**REQUIRED ACTION**
Reproduce the rows from the start through the line containing "29 Comments", substituting "Color-Matched" for every occurrence of "Body-Colored" and leaving all other text unchanged.
---
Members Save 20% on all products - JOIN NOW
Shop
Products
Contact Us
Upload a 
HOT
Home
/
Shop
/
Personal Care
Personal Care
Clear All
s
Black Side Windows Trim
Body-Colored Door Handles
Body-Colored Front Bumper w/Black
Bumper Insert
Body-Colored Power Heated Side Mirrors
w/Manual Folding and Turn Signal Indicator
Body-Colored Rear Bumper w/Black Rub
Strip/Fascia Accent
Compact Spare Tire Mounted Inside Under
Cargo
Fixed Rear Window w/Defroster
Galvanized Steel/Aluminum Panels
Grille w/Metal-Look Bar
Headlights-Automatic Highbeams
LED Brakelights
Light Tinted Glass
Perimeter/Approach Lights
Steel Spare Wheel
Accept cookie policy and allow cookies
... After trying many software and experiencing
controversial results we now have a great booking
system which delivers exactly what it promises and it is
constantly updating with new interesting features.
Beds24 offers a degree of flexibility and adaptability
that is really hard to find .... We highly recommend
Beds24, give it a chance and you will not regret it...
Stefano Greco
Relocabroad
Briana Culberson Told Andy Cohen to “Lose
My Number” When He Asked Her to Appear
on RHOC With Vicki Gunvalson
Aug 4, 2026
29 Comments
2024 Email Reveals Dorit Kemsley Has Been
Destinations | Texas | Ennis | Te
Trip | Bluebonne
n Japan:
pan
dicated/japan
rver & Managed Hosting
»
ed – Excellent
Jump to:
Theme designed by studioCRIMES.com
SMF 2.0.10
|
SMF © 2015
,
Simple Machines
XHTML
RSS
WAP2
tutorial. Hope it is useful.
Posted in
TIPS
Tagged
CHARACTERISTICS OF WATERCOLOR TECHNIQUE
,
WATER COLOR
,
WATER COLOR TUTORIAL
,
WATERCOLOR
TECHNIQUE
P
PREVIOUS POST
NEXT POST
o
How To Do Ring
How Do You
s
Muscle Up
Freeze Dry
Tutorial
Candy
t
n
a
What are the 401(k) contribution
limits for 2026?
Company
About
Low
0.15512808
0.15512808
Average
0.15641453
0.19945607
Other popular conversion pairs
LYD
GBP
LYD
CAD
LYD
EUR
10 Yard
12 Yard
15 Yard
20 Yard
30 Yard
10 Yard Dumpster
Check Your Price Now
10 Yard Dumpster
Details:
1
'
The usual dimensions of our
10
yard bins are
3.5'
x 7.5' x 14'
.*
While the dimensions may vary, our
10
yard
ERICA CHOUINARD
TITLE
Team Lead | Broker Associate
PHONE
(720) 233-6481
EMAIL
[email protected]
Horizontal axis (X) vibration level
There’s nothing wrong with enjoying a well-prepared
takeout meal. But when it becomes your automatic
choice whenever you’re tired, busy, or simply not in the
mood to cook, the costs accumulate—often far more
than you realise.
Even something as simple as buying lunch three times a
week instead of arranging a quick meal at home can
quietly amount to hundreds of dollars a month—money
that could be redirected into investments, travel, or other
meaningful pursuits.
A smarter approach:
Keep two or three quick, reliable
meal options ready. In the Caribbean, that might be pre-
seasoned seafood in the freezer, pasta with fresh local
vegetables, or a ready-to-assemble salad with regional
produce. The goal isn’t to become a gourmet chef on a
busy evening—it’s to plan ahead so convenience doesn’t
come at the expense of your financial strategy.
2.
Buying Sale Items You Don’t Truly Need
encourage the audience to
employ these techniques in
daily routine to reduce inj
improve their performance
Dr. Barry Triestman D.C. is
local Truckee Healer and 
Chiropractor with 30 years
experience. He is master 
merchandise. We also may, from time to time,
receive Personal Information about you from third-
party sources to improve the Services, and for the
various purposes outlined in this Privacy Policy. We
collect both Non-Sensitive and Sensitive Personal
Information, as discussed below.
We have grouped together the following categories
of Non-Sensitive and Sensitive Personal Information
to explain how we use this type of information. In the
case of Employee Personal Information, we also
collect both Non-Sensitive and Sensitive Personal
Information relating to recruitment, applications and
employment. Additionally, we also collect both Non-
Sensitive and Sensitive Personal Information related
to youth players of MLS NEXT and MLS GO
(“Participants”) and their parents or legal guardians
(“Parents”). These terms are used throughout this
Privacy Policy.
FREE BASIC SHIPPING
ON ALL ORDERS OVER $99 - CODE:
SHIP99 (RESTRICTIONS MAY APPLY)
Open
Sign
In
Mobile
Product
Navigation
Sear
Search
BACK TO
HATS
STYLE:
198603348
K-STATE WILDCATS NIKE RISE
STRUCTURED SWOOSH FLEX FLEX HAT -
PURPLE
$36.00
---
**REPLY TO THE TASK**
Members Save 20% on all products - JOIN NOW
Shop
Products
Contact Us
Upload a 
HOT
Home
/
Shop
/
Personal Care
Personal Care
Clear All
s
Black Side Windows Trim
Color-Matched Door Handles
Color-Matched Front Bumper w/Black
Bumper Insert
Color-Matched Power Heated Side Mirrors
w/Manual Folding and Turn Signal Indicator
Color-Matched Rear Bumper w/Black Rub
Strip/Fascia Accent
Compact Spare Tire Mounted Inside Under
Cargo
Fixed Rear Window w/Defroster
Galvanized Steel/Aluminum Panels
Grille w/Metal-Look Bar
Headlights-Automatic Highbeams
LED Brakelights
Light Tinted Glass
Perimeter/Approach Lights
Steel Spare Wheel
Accept cookie policy and allow cookies
... After trying many software and experiencing
controversial results we now have a great booking
system which delivers exactly what it promises and it is
constantly updating with new interesting features.
Beds24 offers a degree of flexibility and adaptability
that is really hard to find .... We highly recommend
Beds24, give it a chance and you will not regret it...
Stefano Greco
Relocabroad
Briana Culberson Told Andy Cohen to “Lose
My Number” When He Asked Her to Appear
on RHOC With Vicki Gunvalson
Aug 4, 2026
29 Comments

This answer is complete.